• **Required task a**: According to the article on Florida's designated-player card games, in what year was the compact between the state and the Seminole Tribe signed?

• **Selected extract**:
┄┄┄┄┄┄┄┄┄┄┄┄┄┄┄┄┄┄┄┄
Federal Judge Questions State on Card Games

September 2, 2016 - 10:00pm

A federal judge on Thursday appeared skeptical of the state's defense of how gambling regulators handled controversial "designated player" card games at the heart of a legal challenge by the Seminole Tribe of Florida.

During a pre-trial hearing, U.S. District Judge Robert Hinkle repeatedly questioned J. Carter Andersen, a lawyer representing the state, about the games, also the subject of recent decisions by state administrative law judges in disputes involving cardroom operators.

The popular games have taken off since first introduced at Florida pari-mutuels more than four years ago, but the Seminoles contend that, by allowing the games, the state breached an agreement that granted the tribe the exclusive rights to operate "banked" card games, such as blackjack.

A five-year deal giving the tribe exclusive rights to operate banked games --- part of a larger agreement, known as a "compact," signed in 2010 --- expired last summer, prompting the Seminoles' lawsuit. Under the compact, the tribe is allowed to continue to operate the games for the remainder of the broader 20-year deal, if the state permits anyone else in the state to offer them.

Under Florida law, a "banking game" is defined as one "in which the house is a participant in the game, taking on players, paying winners, and collecting from losers or in which the cardroom establishes a bank against which participants play."

Pari-mutuel cardrooms are allowed to conduct games in which players compete only against each other.

Years after the designated-player games first popped up at pari-mutuels in Florida, gambling regulators in January filed complaints against more than a dozen cardrooms regarding the games.

The complaints came months after the Seminoles filed their legal challenge accusing the state of breaching the compact.
┄┄┄┄┄┄┄┄┄┄┄┄┄┄┄┄┄┄┄┄
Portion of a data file
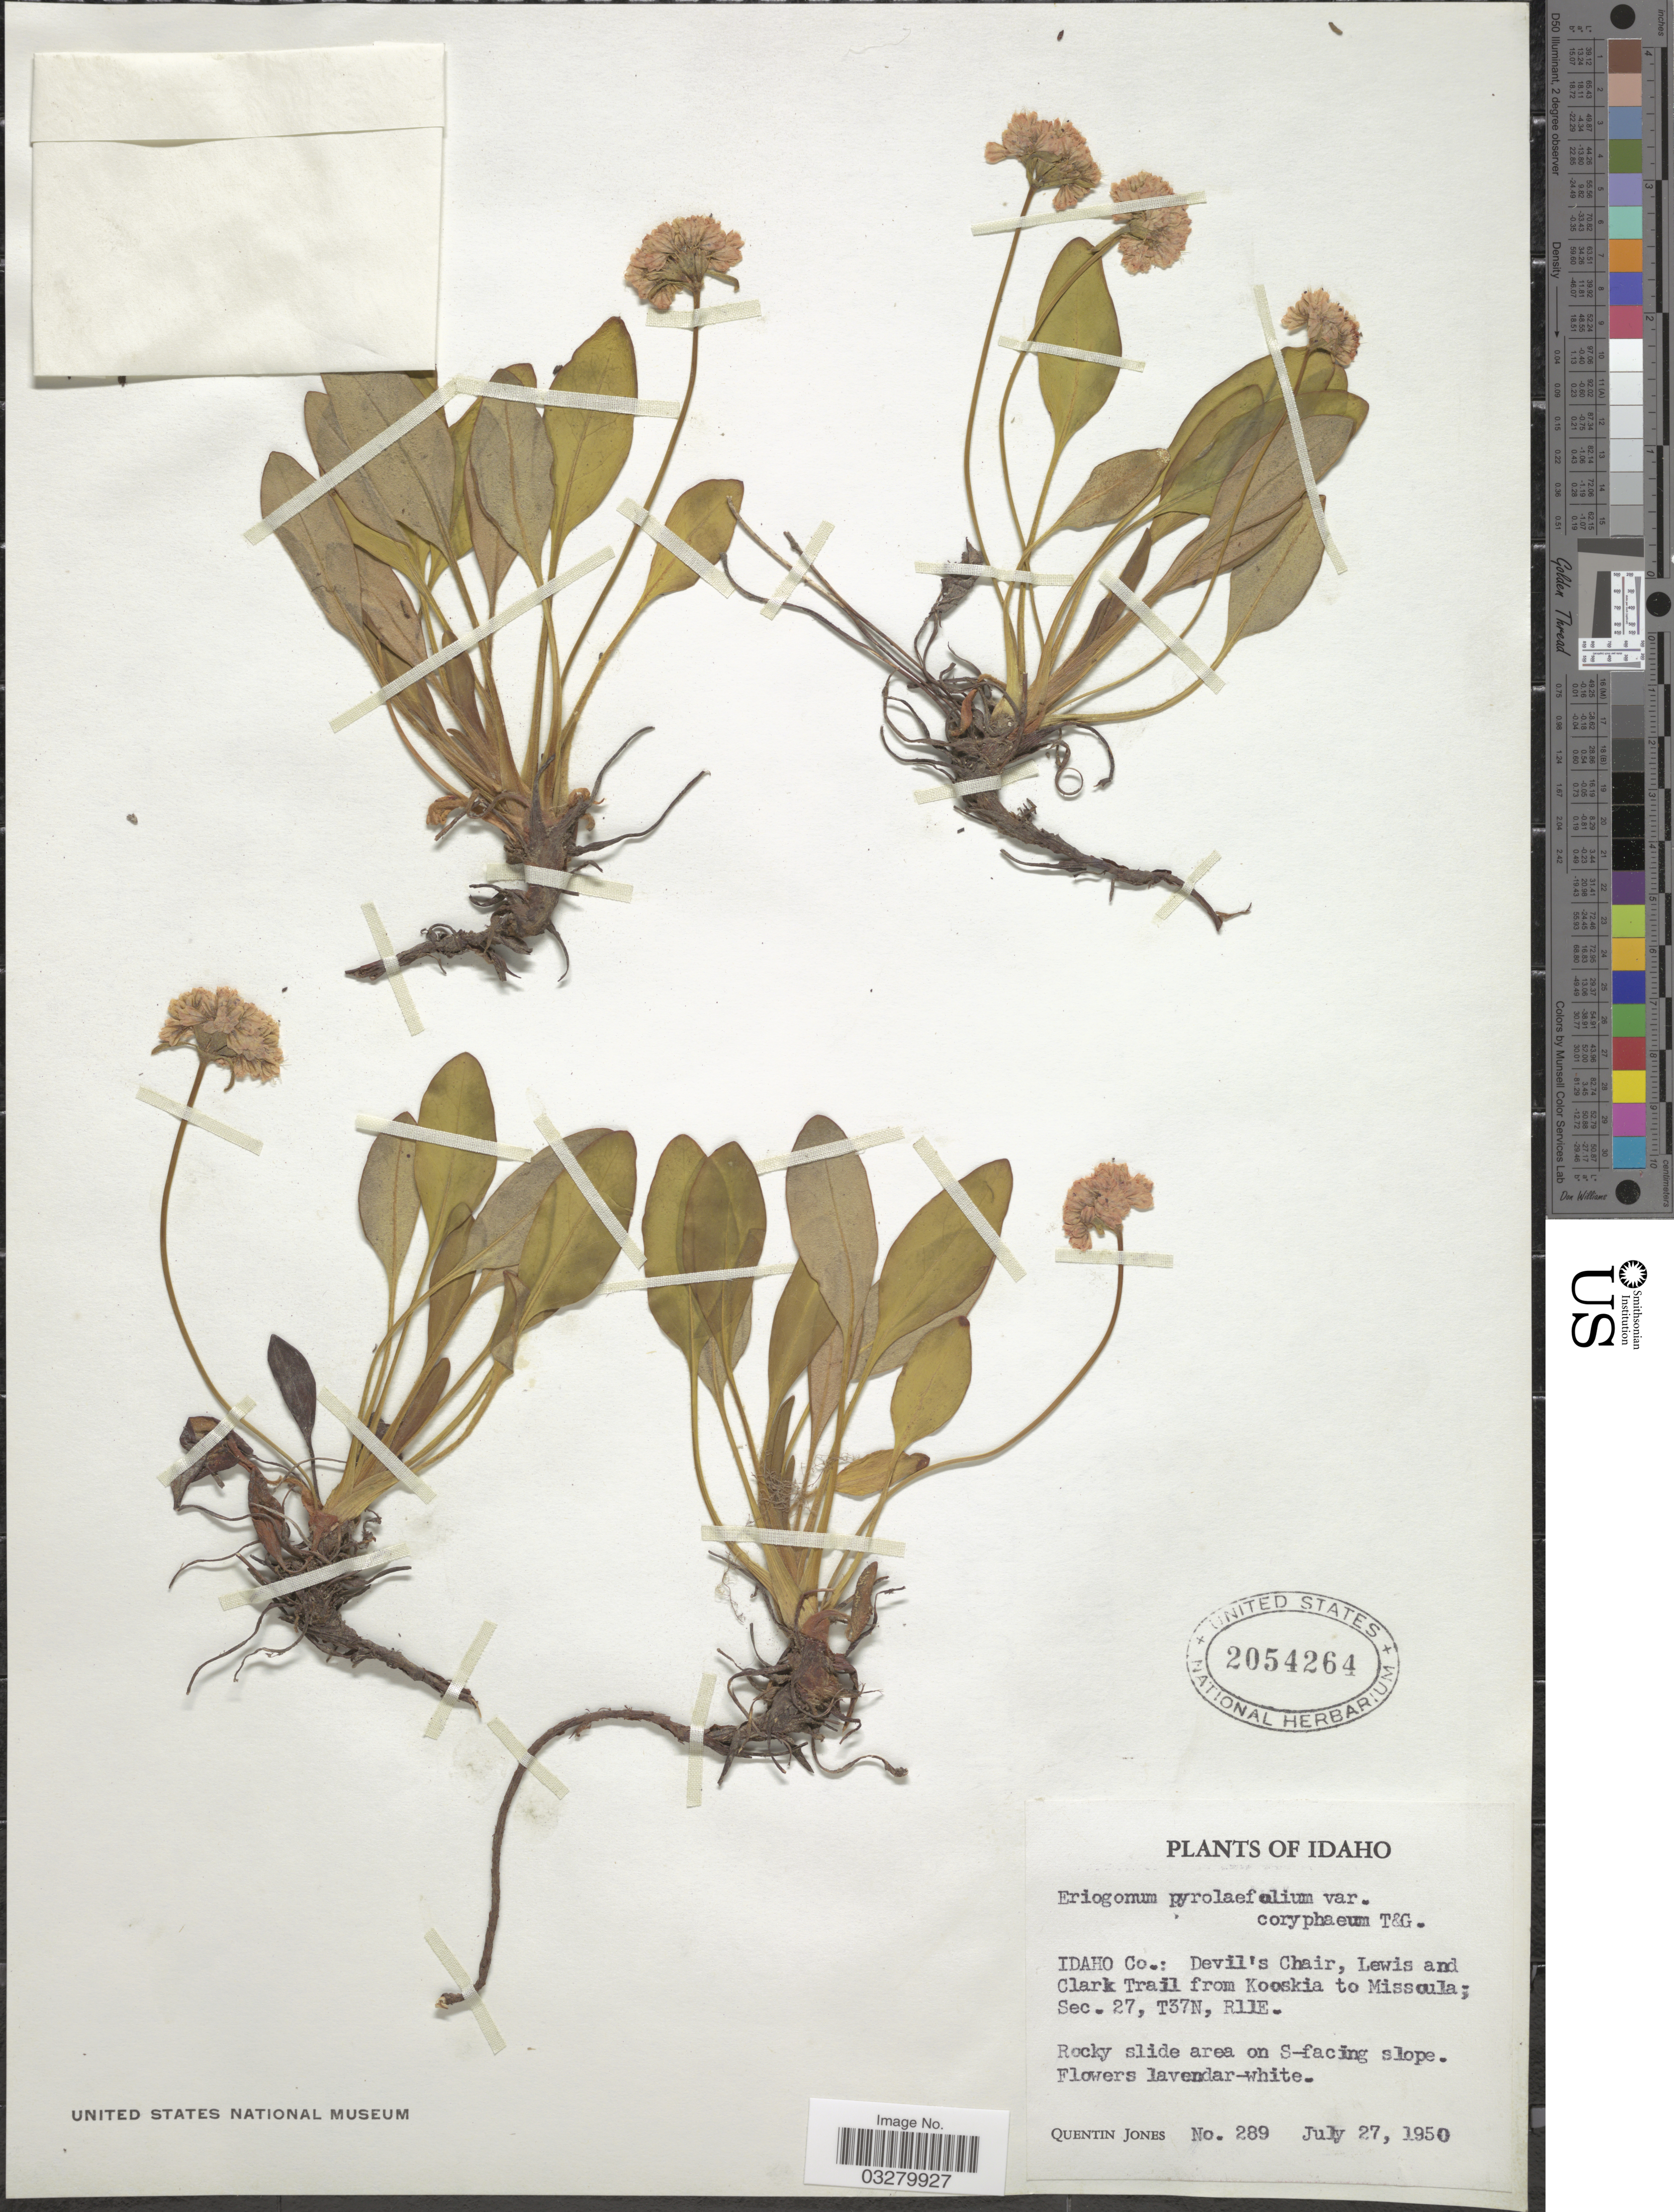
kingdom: Plantae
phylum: Tracheophyta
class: Magnoliopsida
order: Caryophyllales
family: Polygonaceae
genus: Eriogonum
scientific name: Eriogonum pyrolifolium var. coryphaeum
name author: Torr. & A. Gray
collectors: Q. Jones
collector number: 289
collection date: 1950-07-27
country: United States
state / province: Idaho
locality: Idaho Co.: Devil's Chair, Lewis and Clark Trail from Kooskia to Missoula; Sec. 27, T37N, R11E.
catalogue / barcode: US 2054264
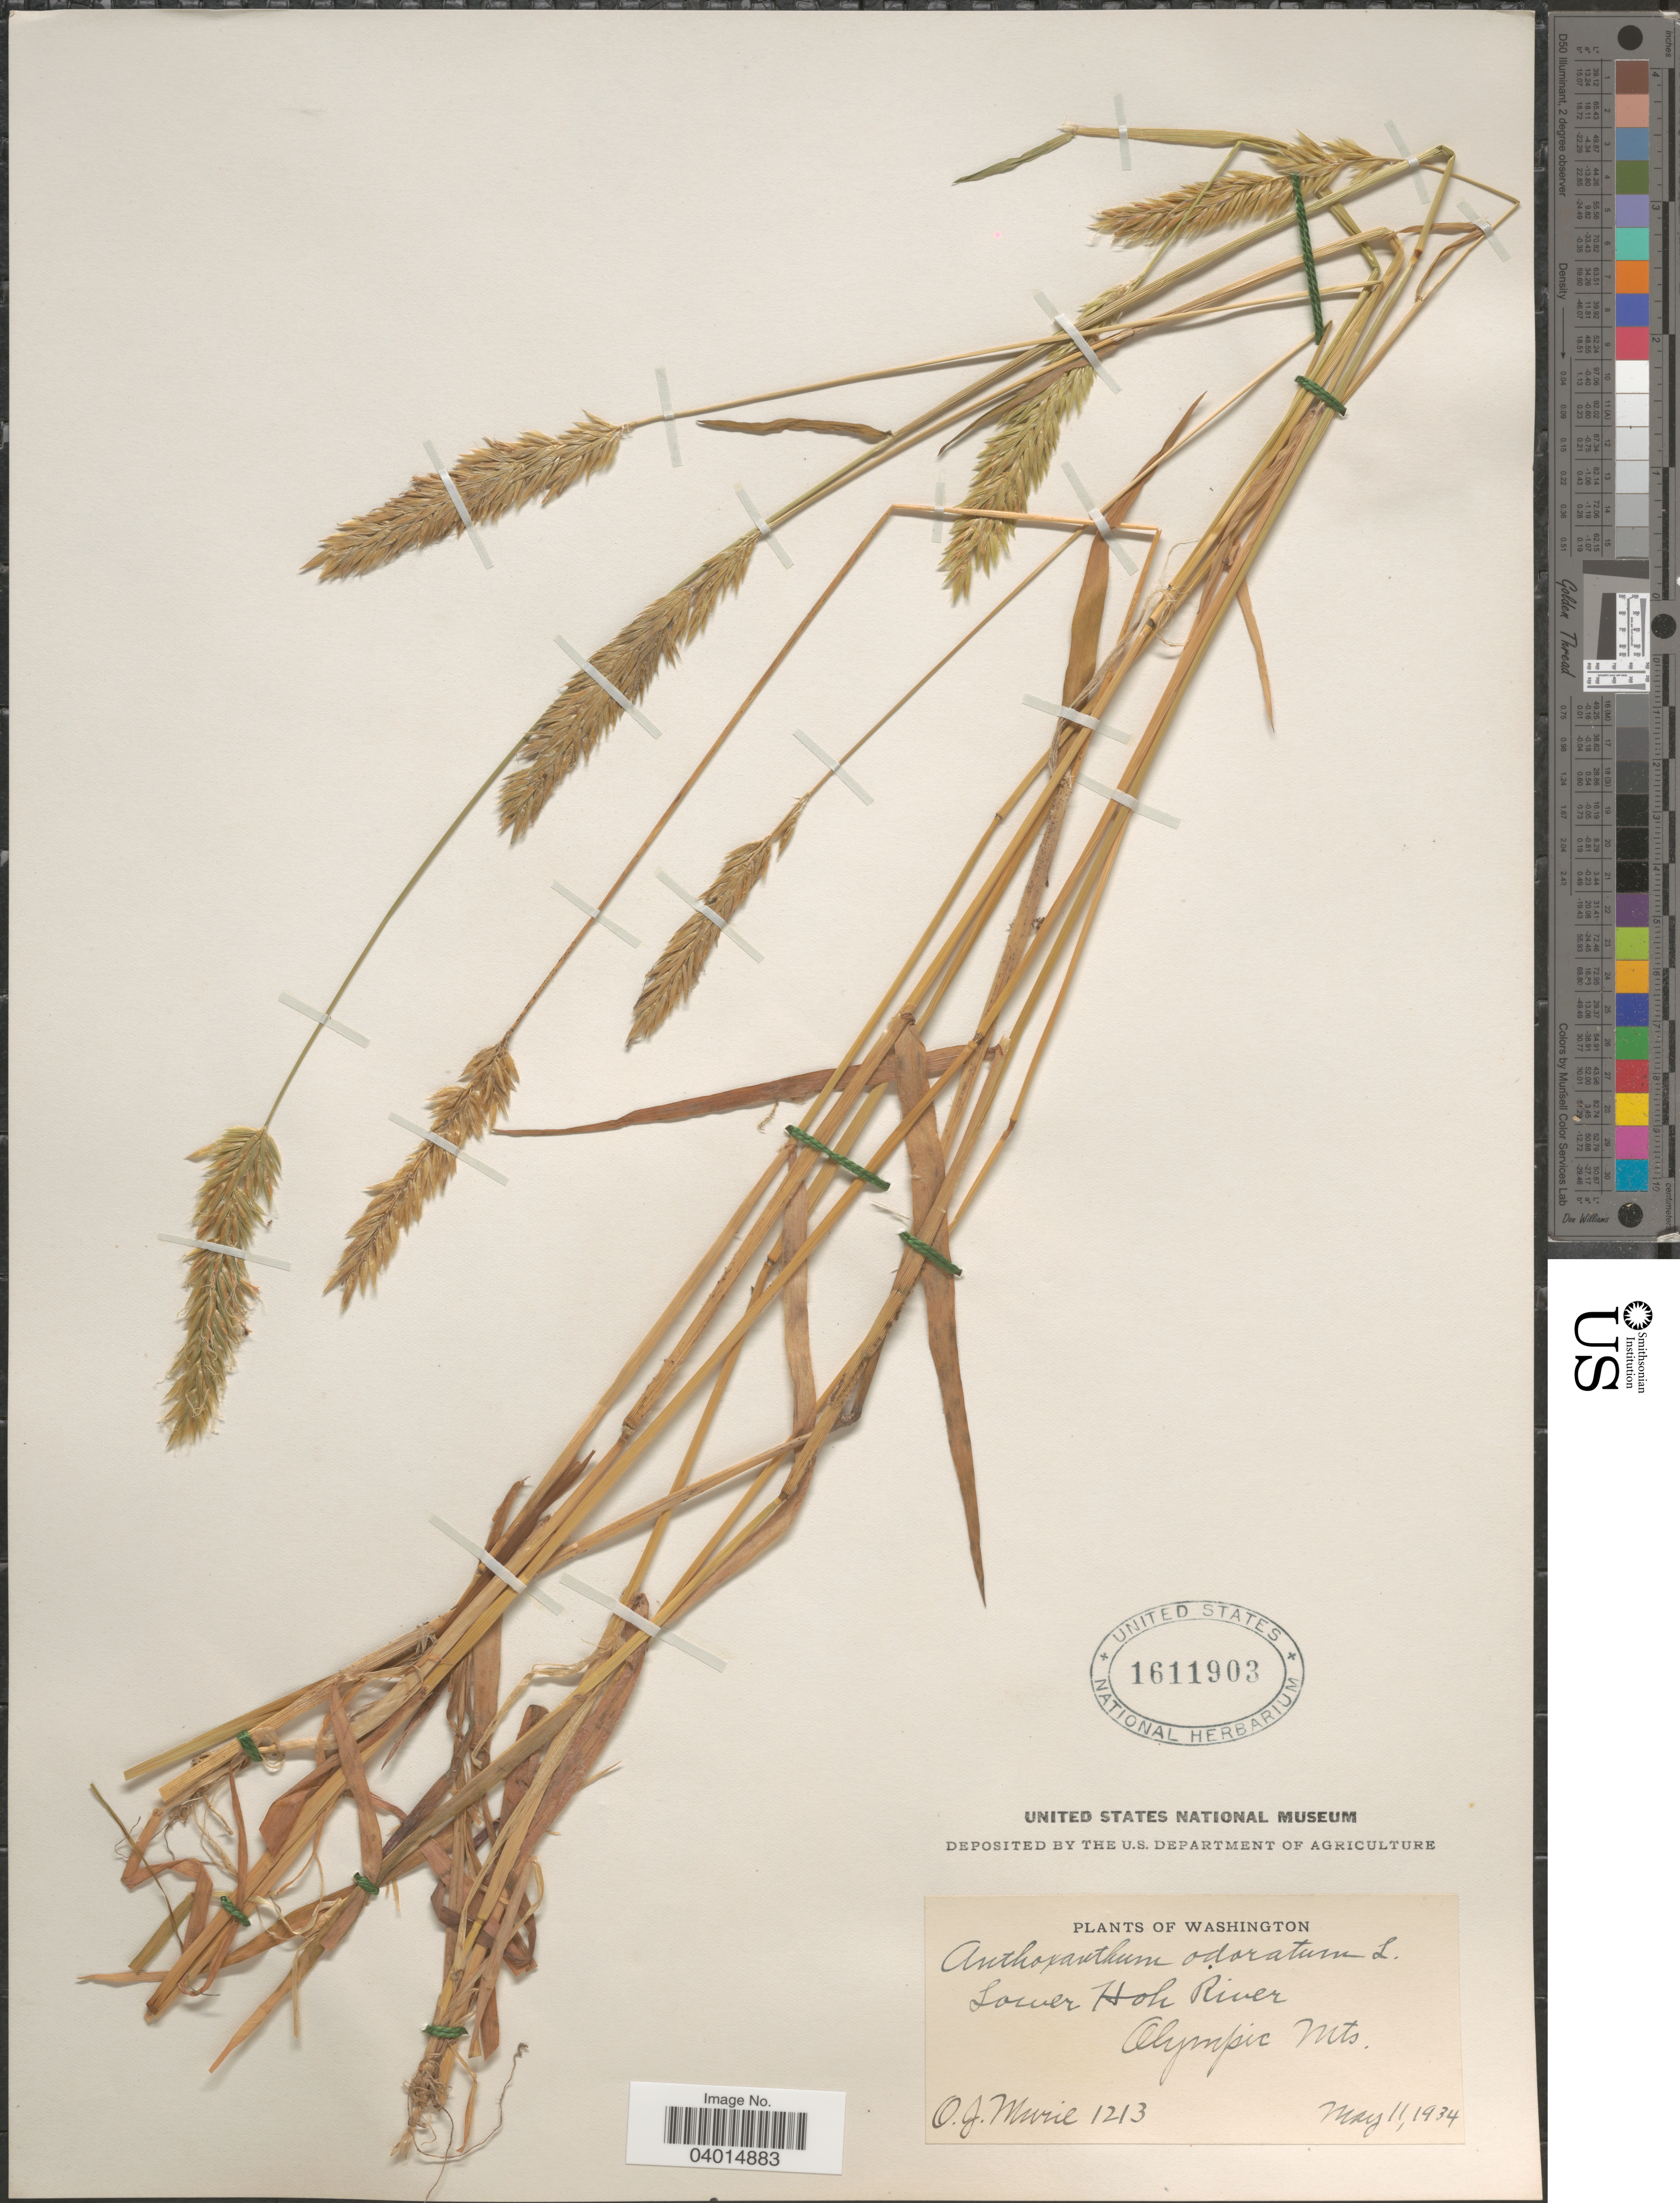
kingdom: Plantae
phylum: Tracheophyta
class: Liliopsida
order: Poales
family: Poaceae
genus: Anthoxanthum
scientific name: Anthoxanthum odoratum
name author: L.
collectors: O. Murie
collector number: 1213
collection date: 1934-05-11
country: United States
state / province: Washington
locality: Lower Hoh River, Olympic Mts.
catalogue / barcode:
┄┄┄┄┄┄┄┄┄┄┄┄┄┄┄┄┄┄┄┄
• **Required task b**: Transcribe the entries from the line with "family: Polygonaceae" up to and including the line with "state / province: Idaho".

• **Result a**: 2010

• **Result b**:
family: Polygonaceae
genus: Eriogonum
scientific name: Eriogonum pyrolifolium var. coryphaeum
name author: Torr. & A. Gray
collectors: Q. Jones
collector number: 289
collection date: 1950-07-27
country: United States
state / province: Idaho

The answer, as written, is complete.